Cannabis in Illinois

Nearly 1,900 Pot Convictions Expunged in McHenry County

The automatic expungements do not apply to felony convictions.

The McHenry County state’s attorney’s office has expunged more than a thousand low-level pot convictions for offenses now considered legal in Illinois.

State’s Attorney Patrick Kenneally announced Monday that he filed a motion to vacate or expunge misdemeanor cannabis delivery convictions for 1,877 people, the state’s attorney’s office said in a statement.

Kenneally said his office filed the motion as required by Illinois’ new pot law, which orders state’s attorneys and other authorities to identify and expunge certain cannabis convictions.

In his statement, Kenneally said his office still finds the legalization of marijuana “to be deeply flawed and unwarranted, a serious public health risk, and a safety risk that will undoubtedly result in more deaths on our roadways.”

But, he added, “we do not necessarily object to expunging a defendant’s minor criminal convictions after a reasonable period of time.”

Kenneally said a McHenry County judge has already signed the order and allowed the expungements, and that defendants will be notified by mail.

The automatic expungements do not apply to felony convictions — including Class 4 felonies involving 30 grams of cannabis or less — which is the same amount now legal to possess.

Illinois’ new pot law — the Cannabis Regulation and Tax Act — was enacted Jan. 1 and allows adults 21 and over to carry up to 30 grams of cannabis flower.

On Dec. 30, Gov.

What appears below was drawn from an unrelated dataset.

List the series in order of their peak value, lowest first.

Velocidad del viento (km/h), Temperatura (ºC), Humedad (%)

J.B. Pritzker announced pardons for more than 11,000 low-level pot offenses state-wide, allowing state agencies and local law enforcement to expunge the records.

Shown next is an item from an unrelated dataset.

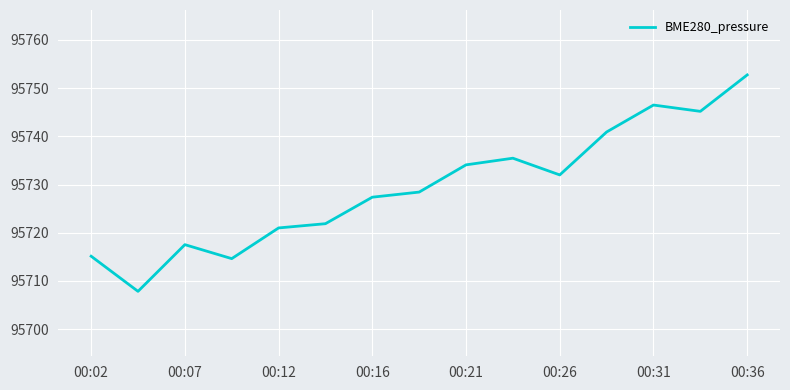

How many lines are shown in the chart?

1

Officials estimate 800,000 records across the state could be cleared as part of the legalization law.

Pritzker said the pardons begins the process of making good on his campaign promise to center the legalization push around criminal and social justice issues.

“We’re addressing the past harms of discriminatory prosecution of drug laws. We’re restoring the rights of Illinoisans who were denied jobs and housing and child custody and financial aid for school and social services and professional licensing,” Pritzker said at a news conference announcing the pardons.

Illinoisans who have been arrested but not convicted will have their records automatically expunged by the Illinois State Police.